16 de Janeiro de 2009 - 17h57 - Última modificação em 16 de Janeiro de 2009 - 17h57
Vendas no Rio desaceleram e varejistas pedem por redução de juros
Alana Gandra
Repórter da Agência Brasil
Rio de Janeiro - A expectativa de crescimento das vendas do comércio varejista do Rio de Janeiro, calculado em torno de 4% a 4,5%, não se confirmou devido à crise financeira internacional.
Foi o que constatou a Federação do Comércio do Estado do Rio de Janeiro (Fecomércio) em pesquisa feita no período das festas. No Natal, as vendas ficaram no mesmo patamar do mesmo período em 2007. E, segundo o economista da entidade, Christian Travassos, a projeção é de que o primeiro trimestre também seja conturbado para o comércio fluminense, em função do patamar elevado dos juros.

# Itens

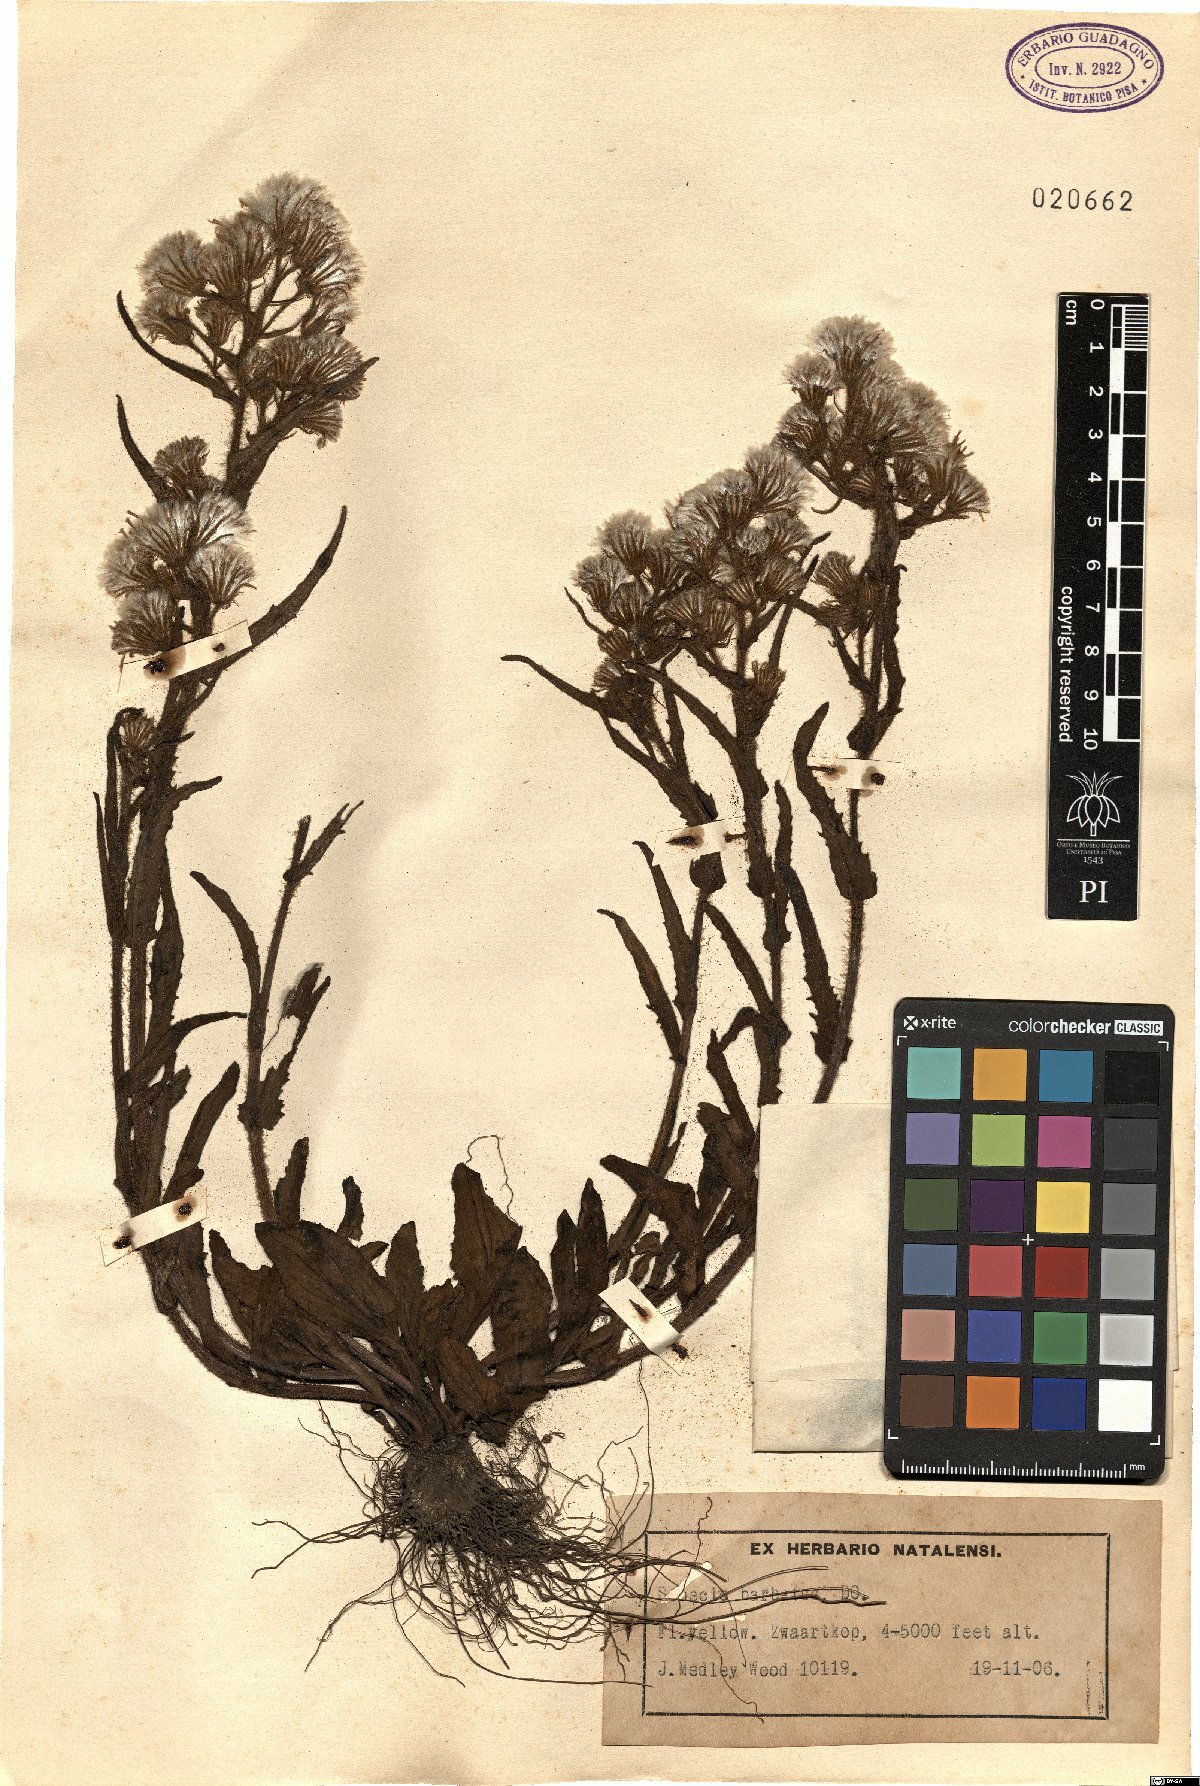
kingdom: Plantae
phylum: Tracheophyta
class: Magnoliopsida
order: Asterales
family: Asteraceae
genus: Senecio
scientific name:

# Exercícios
1. Transcreva da notícia sobre as vendas no Rio o trecho que começa em "16 de Janeiro de 2009 - 17h57 - Última" e vai até "elevado dos juros.".
2. Relacione todos os nomes de pessoas e de instituições mencionados na notícia sobre as vendas no Rio.
3. Prolongue a notícia sobre as vendas no Rio a partir do ponto em que ela termina.

# Respostas em ordem
1.
16 de Janeiro de 2009 - 17h57 - Última modificação em 16 de Janeiro de 2009 - 17h57
Vendas no Rio desaceleram e varejistas pedem por redução de juros
Alana Gandra
Repórter da Agência Brasil
Rio de Janeiro - A expectativa de crescimento das vendas do comércio varejista do Rio de Janeiro, calculado em torno de 4% a 4,5%, não se confirmou devido à crise financeira internacional.
Foi o que constatou a Federação do Comércio do Estado do Rio de Janeiro (Fecomércio) em pesquisa feita no período das festas. No Natal, as vendas ficaram no mesmo patamar do mesmo período em 2007. E, segundo o economista da entidade, Christian Travassos, a projeção é de que o primeiro trimestre também seja conturbado para o comércio fluminense, em função do patamar elevado dos juros.

2. Alana Gandra; Agência Brasil; Federação do Comércio do Estado do Rio de Janeiro (Fecomércio); Christian Travassos

3.
Segundo Travassos, a previsão de crescimento de até 4,5% não se concretizou em função de “uma conjuntura de juros mais elevados e de efeitos da crise mais visíveis”. O ideal, de acordo com a expectativa dos varejistas do estado, seria o Comitê de Política Monetária (Copom) do Banco Central optar, já na próxima reunião (que ocorre nos dias 20 e 21), pela redução da taxa básica de juros (Selic).
Os comerciantes também esperam que medidas adotadas pelo governo como a redução do Imposto sobre Produtos Industrializados (IPI) e do Imposto sobre Operações Financeiras (IOF), e o maior fôlego dado ao Imposto do Renda, surtam efeito no consumo. O IR de 2009 tem duas novas faixas de dedução.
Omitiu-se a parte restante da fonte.